Navigation

AWS aws ec2 6 min read

Monitoring EC2 with CloudWatch

When you run a server, you need to answer one question constantly: is it healthy and is it busy? Amazon CloudWatch (AWS’s built-in monitoring service) is how you answer that for EC2 (Elastic Compute Cloud, AWS’s virtual machine service). Every EC2 instance sends a set of metrics to CloudWatch automatically, and you can build alarms on top of them to get paged when something goes wrong. This page explains exactly which metrics you get for free, which ones you don’t (the surprising part), and how to wire up an alarm.

What CloudWatch gives you for free

A metric is just a number measured over time — for example, CPU usage every minute. The moment you launch an EC2 instance, the hypervisor (the host software that runs your virtual machine) starts publishing metrics about that instance to CloudWatch with zero setup. These live in the AWS/EC2 namespace (a namespace is just a folder that groups related metrics).

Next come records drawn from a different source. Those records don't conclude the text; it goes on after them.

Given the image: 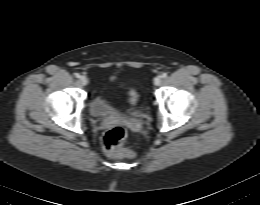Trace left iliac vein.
I'll return each instance as SVG.
<instances>
[{"label":"left iliac vein","mask_w":260,"mask_h":205,"mask_svg":"<svg viewBox=\"0 0 260 205\" xmlns=\"http://www.w3.org/2000/svg\"><path fill=\"white\" fill-rule=\"evenodd\" d=\"M161 83H162V77H161V76H157V77L154 79V84H155L156 86H159Z\"/></svg>","instance_id":"4c4485c4"}]
</instances>
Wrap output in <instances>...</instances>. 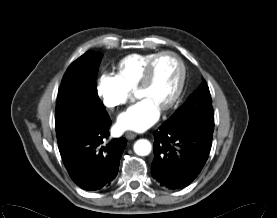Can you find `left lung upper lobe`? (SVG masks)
<instances>
[{
	"mask_svg": "<svg viewBox=\"0 0 277 218\" xmlns=\"http://www.w3.org/2000/svg\"><path fill=\"white\" fill-rule=\"evenodd\" d=\"M212 99L209 88L204 80L200 89L177 110L168 120L170 123H185L193 119L213 118Z\"/></svg>",
	"mask_w": 277,
	"mask_h": 218,
	"instance_id": "obj_1",
	"label": "left lung upper lobe"
}]
</instances>
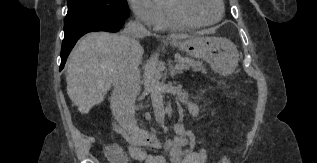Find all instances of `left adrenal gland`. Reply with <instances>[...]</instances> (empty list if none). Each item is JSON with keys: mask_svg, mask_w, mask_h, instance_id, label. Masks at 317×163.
Returning a JSON list of instances; mask_svg holds the SVG:
<instances>
[{"mask_svg": "<svg viewBox=\"0 0 317 163\" xmlns=\"http://www.w3.org/2000/svg\"><path fill=\"white\" fill-rule=\"evenodd\" d=\"M177 73H180L176 71L173 65L170 66V76L173 78Z\"/></svg>", "mask_w": 317, "mask_h": 163, "instance_id": "1", "label": "left adrenal gland"}]
</instances>
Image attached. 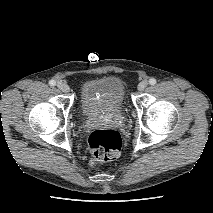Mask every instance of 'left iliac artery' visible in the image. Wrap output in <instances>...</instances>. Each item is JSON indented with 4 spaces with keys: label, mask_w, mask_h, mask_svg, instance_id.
Instances as JSON below:
<instances>
[{
    "label": "left iliac artery",
    "mask_w": 213,
    "mask_h": 213,
    "mask_svg": "<svg viewBox=\"0 0 213 213\" xmlns=\"http://www.w3.org/2000/svg\"><path fill=\"white\" fill-rule=\"evenodd\" d=\"M149 84L150 85H155L156 84V79H154V78L149 79Z\"/></svg>",
    "instance_id": "left-iliac-artery-1"
}]
</instances>
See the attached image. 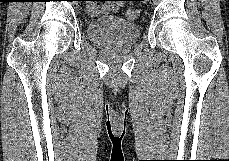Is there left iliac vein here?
Returning a JSON list of instances; mask_svg holds the SVG:
<instances>
[{
	"mask_svg": "<svg viewBox=\"0 0 229 161\" xmlns=\"http://www.w3.org/2000/svg\"><path fill=\"white\" fill-rule=\"evenodd\" d=\"M147 1H149V0H145L144 2H146V3H147Z\"/></svg>",
	"mask_w": 229,
	"mask_h": 161,
	"instance_id": "obj_1",
	"label": "left iliac vein"
}]
</instances>
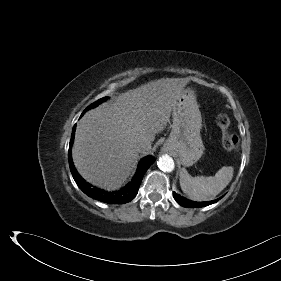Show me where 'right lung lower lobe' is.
<instances>
[{"label":"right lung lower lobe","instance_id":"right-lung-lower-lobe-1","mask_svg":"<svg viewBox=\"0 0 281 281\" xmlns=\"http://www.w3.org/2000/svg\"><path fill=\"white\" fill-rule=\"evenodd\" d=\"M83 115V114H82ZM75 128L76 125L73 127L71 140L69 144V152H68V158H69V166L71 173L73 175V178L76 182V184L80 187V189L87 194L89 197L104 202L108 204H124L129 201H131L136 194L138 193L139 186L141 184V181L143 179V176L149 166L155 161V158L153 156H147L141 160L139 163L137 172L132 179V182H130L127 186L124 188L114 191V192H108L103 191L97 187H93L91 184L87 183L76 171L72 158H71V146L74 139L75 134Z\"/></svg>","mask_w":281,"mask_h":281}]
</instances>
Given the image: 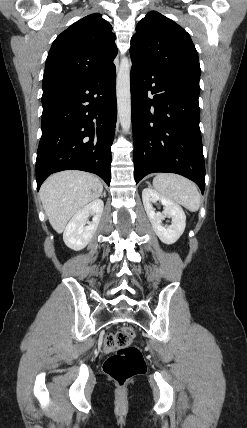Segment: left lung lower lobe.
I'll list each match as a JSON object with an SVG mask.
<instances>
[{
    "label": "left lung lower lobe",
    "instance_id": "obj_1",
    "mask_svg": "<svg viewBox=\"0 0 247 428\" xmlns=\"http://www.w3.org/2000/svg\"><path fill=\"white\" fill-rule=\"evenodd\" d=\"M130 85L135 182L149 173L171 172L194 181L203 193L199 90L136 60H132Z\"/></svg>",
    "mask_w": 247,
    "mask_h": 428
}]
</instances>
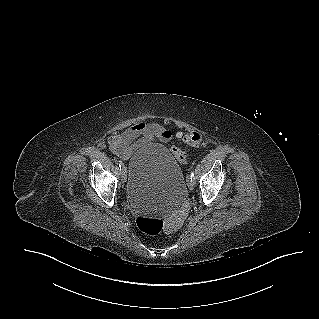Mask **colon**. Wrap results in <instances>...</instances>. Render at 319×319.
Returning <instances> with one entry per match:
<instances>
[{
    "label": "colon",
    "instance_id": "1",
    "mask_svg": "<svg viewBox=\"0 0 319 319\" xmlns=\"http://www.w3.org/2000/svg\"><path fill=\"white\" fill-rule=\"evenodd\" d=\"M176 136L190 146H200L204 144L206 139L205 132L196 128L187 129L180 127L176 131ZM170 150L180 164L184 165L187 163V154L183 149L171 146ZM136 225L140 232L149 236L158 235L165 229V223L161 219L148 216L138 217Z\"/></svg>",
    "mask_w": 319,
    "mask_h": 319
}]
</instances>
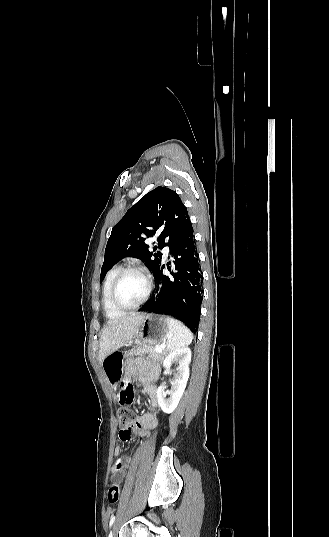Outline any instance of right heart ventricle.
I'll return each instance as SVG.
<instances>
[{
    "label": "right heart ventricle",
    "instance_id": "e07e8e85",
    "mask_svg": "<svg viewBox=\"0 0 329 537\" xmlns=\"http://www.w3.org/2000/svg\"><path fill=\"white\" fill-rule=\"evenodd\" d=\"M121 270L119 265L113 266L107 273L103 285H102V294L101 302L105 314L108 318H117L123 314V311L117 310L111 303L110 292L113 281L117 276L118 272Z\"/></svg>",
    "mask_w": 329,
    "mask_h": 537
}]
</instances>
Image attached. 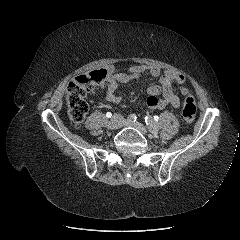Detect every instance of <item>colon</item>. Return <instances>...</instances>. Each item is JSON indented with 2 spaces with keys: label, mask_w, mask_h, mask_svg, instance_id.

The default metrics fall into a few groups:

Metric	What it measures	Notes
`CPUUtilization`	Percent of CPU in use	The single most-watched metric
`NetworkIn` / `NetworkOut`	Bytes received / sent	Useful for spotting traffic spikes
`NetworkPacketsIn` / `NetworkPacketsOut`	Packet counts	Available with detailed monitoring
`DiskReadBytes` / `DiskWriteBytes`	I/O on instance store disks	NOT your EBS volume — see below
`DiskReadOps` / `DiskWriteOps`	I/O operations on instance store	Same caveat
`StatusCheckFailed_System`	Is the AWS host healthy?	Network, power, hardware
`StatusCheckFailed_Instance`	Is your OS healthy?	Boot, network config, exhausted memory
`StatusCheckFailed`	Either of the above failed	Good single alarm target

Heads up on disk metrics: the default DiskReadBytes/DiskWriteBytes metrics only cover instance store volumes (temporary local disks). For an EBS (Elastic Block Store, AWS’s network-attached disk) volume, the disk metrics live in the AWS/EBS namespace and are keyed by the volume ID, not the instance ID. People debugging slow disks often watch the wrong graph.

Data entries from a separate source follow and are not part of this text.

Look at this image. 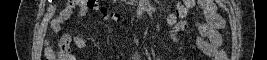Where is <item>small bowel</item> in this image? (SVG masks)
<instances>
[{"instance_id":"1","label":"small bowel","mask_w":267,"mask_h":60,"mask_svg":"<svg viewBox=\"0 0 267 60\" xmlns=\"http://www.w3.org/2000/svg\"><path fill=\"white\" fill-rule=\"evenodd\" d=\"M189 4L184 8L183 13L179 14L178 17H183L188 9L192 8L197 4L199 6L200 13L203 17V21L194 20L192 23L177 20L174 16L172 21L175 25L172 27L169 37L170 40L176 45L179 50L182 47L179 43L178 34L183 31H187L193 34L194 42L197 49L205 56L213 60H225L226 55L221 50L222 36L221 30L223 29L225 22L224 19L216 12V6L212 0H188ZM78 4L71 2L66 5L62 10L61 17L53 24V29L58 31L62 23L67 20L76 11ZM87 12L83 11L79 7V14L82 16ZM73 40L74 45L77 48L83 49L87 45L86 37L82 34H77L73 38L70 33H65L59 40L60 49L67 55L70 52V44ZM138 54V53H137Z\"/></svg>"}]
</instances>
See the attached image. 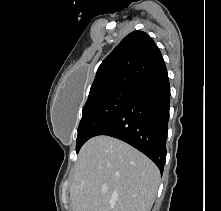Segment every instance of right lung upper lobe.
Instances as JSON below:
<instances>
[{"label": "right lung upper lobe", "instance_id": "cb5924a9", "mask_svg": "<svg viewBox=\"0 0 221 211\" xmlns=\"http://www.w3.org/2000/svg\"><path fill=\"white\" fill-rule=\"evenodd\" d=\"M165 74L162 54L152 38L145 32L133 31L99 66L88 99L117 88L133 89Z\"/></svg>", "mask_w": 221, "mask_h": 211}]
</instances>
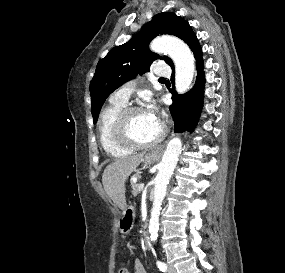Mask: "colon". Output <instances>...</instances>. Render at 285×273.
Here are the masks:
<instances>
[{
  "label": "colon",
  "mask_w": 285,
  "mask_h": 273,
  "mask_svg": "<svg viewBox=\"0 0 285 273\" xmlns=\"http://www.w3.org/2000/svg\"><path fill=\"white\" fill-rule=\"evenodd\" d=\"M124 269H125V268H121V269L119 270V273H124Z\"/></svg>",
  "instance_id": "colon-1"
}]
</instances>
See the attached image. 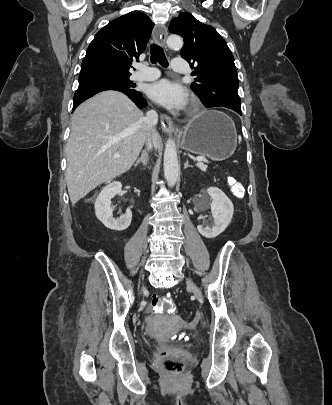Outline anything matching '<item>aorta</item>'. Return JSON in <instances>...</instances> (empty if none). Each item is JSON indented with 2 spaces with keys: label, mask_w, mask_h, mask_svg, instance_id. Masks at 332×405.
<instances>
[{
  "label": "aorta",
  "mask_w": 332,
  "mask_h": 405,
  "mask_svg": "<svg viewBox=\"0 0 332 405\" xmlns=\"http://www.w3.org/2000/svg\"><path fill=\"white\" fill-rule=\"evenodd\" d=\"M169 48L179 50L183 47V39L178 35H170L167 39ZM164 176L169 187L175 186L179 177V163L175 142L169 139L164 150Z\"/></svg>",
  "instance_id": "obj_1"
}]
</instances>
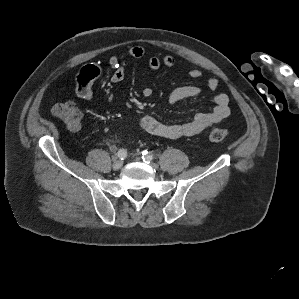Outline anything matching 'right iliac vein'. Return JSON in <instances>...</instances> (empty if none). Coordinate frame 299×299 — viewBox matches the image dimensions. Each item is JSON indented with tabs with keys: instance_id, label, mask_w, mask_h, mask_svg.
<instances>
[{
	"instance_id": "63e3f726",
	"label": "right iliac vein",
	"mask_w": 299,
	"mask_h": 299,
	"mask_svg": "<svg viewBox=\"0 0 299 299\" xmlns=\"http://www.w3.org/2000/svg\"><path fill=\"white\" fill-rule=\"evenodd\" d=\"M122 166H123V162L121 160L114 162L112 165L114 170H119L122 168Z\"/></svg>"
}]
</instances>
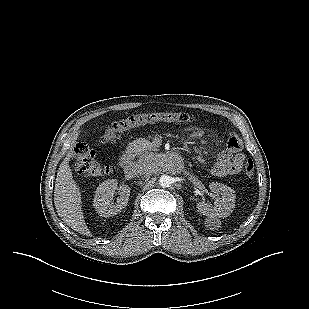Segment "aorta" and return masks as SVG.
Segmentation results:
<instances>
[{
    "label": "aorta",
    "mask_w": 309,
    "mask_h": 309,
    "mask_svg": "<svg viewBox=\"0 0 309 309\" xmlns=\"http://www.w3.org/2000/svg\"><path fill=\"white\" fill-rule=\"evenodd\" d=\"M172 183H173L172 177H170L169 175H161L159 179L160 186L165 188L171 186Z\"/></svg>",
    "instance_id": "aorta-1"
}]
</instances>
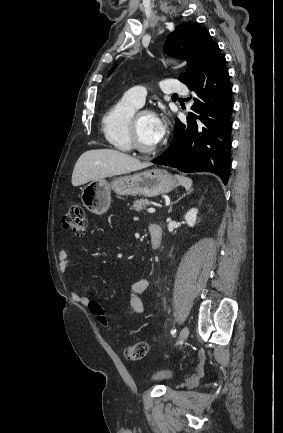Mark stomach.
I'll return each mask as SVG.
<instances>
[{
    "instance_id": "0dacf381",
    "label": "stomach",
    "mask_w": 283,
    "mask_h": 433,
    "mask_svg": "<svg viewBox=\"0 0 283 433\" xmlns=\"http://www.w3.org/2000/svg\"><path fill=\"white\" fill-rule=\"evenodd\" d=\"M177 186V180L163 168H152L144 172H134L125 176H114L111 182L105 178L91 180L82 190L81 200L91 212H106L111 202V190L117 194H144L157 196L161 192H170Z\"/></svg>"
}]
</instances>
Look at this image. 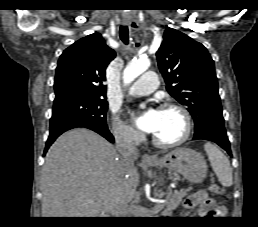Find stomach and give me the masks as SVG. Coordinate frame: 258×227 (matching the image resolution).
<instances>
[{
	"label": "stomach",
	"instance_id": "1",
	"mask_svg": "<svg viewBox=\"0 0 258 227\" xmlns=\"http://www.w3.org/2000/svg\"><path fill=\"white\" fill-rule=\"evenodd\" d=\"M148 167L167 168L183 175L191 183H200L206 177L207 164L204 157L190 148H177L161 158H154Z\"/></svg>",
	"mask_w": 258,
	"mask_h": 227
}]
</instances>
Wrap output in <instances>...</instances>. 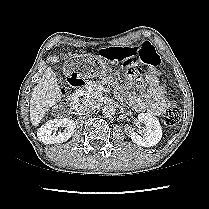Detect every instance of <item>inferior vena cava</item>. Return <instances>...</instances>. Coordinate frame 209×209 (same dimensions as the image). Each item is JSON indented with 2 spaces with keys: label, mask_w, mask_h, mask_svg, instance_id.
<instances>
[{
  "label": "inferior vena cava",
  "mask_w": 209,
  "mask_h": 209,
  "mask_svg": "<svg viewBox=\"0 0 209 209\" xmlns=\"http://www.w3.org/2000/svg\"><path fill=\"white\" fill-rule=\"evenodd\" d=\"M96 102L91 98H83L79 103V108L82 111H89L95 106Z\"/></svg>",
  "instance_id": "inferior-vena-cava-1"
}]
</instances>
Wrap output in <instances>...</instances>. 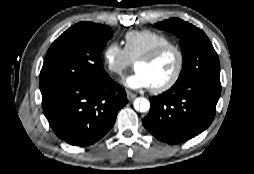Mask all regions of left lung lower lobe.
I'll list each match as a JSON object with an SVG mask.
<instances>
[{"label": "left lung lower lobe", "mask_w": 254, "mask_h": 174, "mask_svg": "<svg viewBox=\"0 0 254 174\" xmlns=\"http://www.w3.org/2000/svg\"><path fill=\"white\" fill-rule=\"evenodd\" d=\"M220 93V80H198L173 86L150 98V112L142 124L160 141L185 142L212 123Z\"/></svg>", "instance_id": "0a47b994"}]
</instances>
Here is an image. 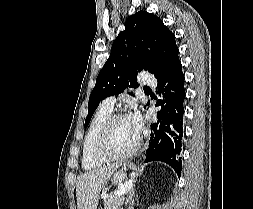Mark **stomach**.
<instances>
[{"label": "stomach", "mask_w": 253, "mask_h": 209, "mask_svg": "<svg viewBox=\"0 0 253 209\" xmlns=\"http://www.w3.org/2000/svg\"><path fill=\"white\" fill-rule=\"evenodd\" d=\"M103 186H112V181H103Z\"/></svg>", "instance_id": "obj_1"}]
</instances>
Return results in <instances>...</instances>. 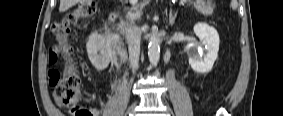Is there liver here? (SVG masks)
Listing matches in <instances>:
<instances>
[{
  "label": "liver",
  "instance_id": "liver-1",
  "mask_svg": "<svg viewBox=\"0 0 283 116\" xmlns=\"http://www.w3.org/2000/svg\"><path fill=\"white\" fill-rule=\"evenodd\" d=\"M79 0H60L59 11L65 12L72 6L76 5Z\"/></svg>",
  "mask_w": 283,
  "mask_h": 116
}]
</instances>
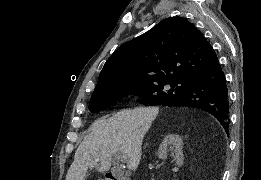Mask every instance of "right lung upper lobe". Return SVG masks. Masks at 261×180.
<instances>
[{"label": "right lung upper lobe", "instance_id": "right-lung-upper-lobe-1", "mask_svg": "<svg viewBox=\"0 0 261 180\" xmlns=\"http://www.w3.org/2000/svg\"><path fill=\"white\" fill-rule=\"evenodd\" d=\"M218 62L213 47L193 24L183 17L166 18L113 53L91 99L162 80L186 81Z\"/></svg>", "mask_w": 261, "mask_h": 180}]
</instances>
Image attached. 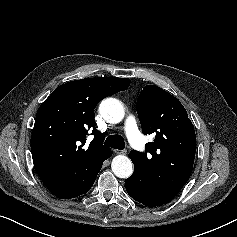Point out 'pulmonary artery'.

Status checks are worth calling out. AWS runs two automated checks every minute. The system check fails when the underlying physical host has a problem (the fix is usually to stop and start the instance, which moves it to new hardware). The instance check fails when your operating system is unreachable (the fix is yours — bad config, kernel panic, or out of memory).

The gotcha: memory and disk-used are not there

This trips up almost everyone. Memory utilization and disk space used are NOT in the default EC2 metrics. If you open CloudWatch expecting to debug a suspected memory leak, you will find a CPU graph and a network graph — and no memory graph at all.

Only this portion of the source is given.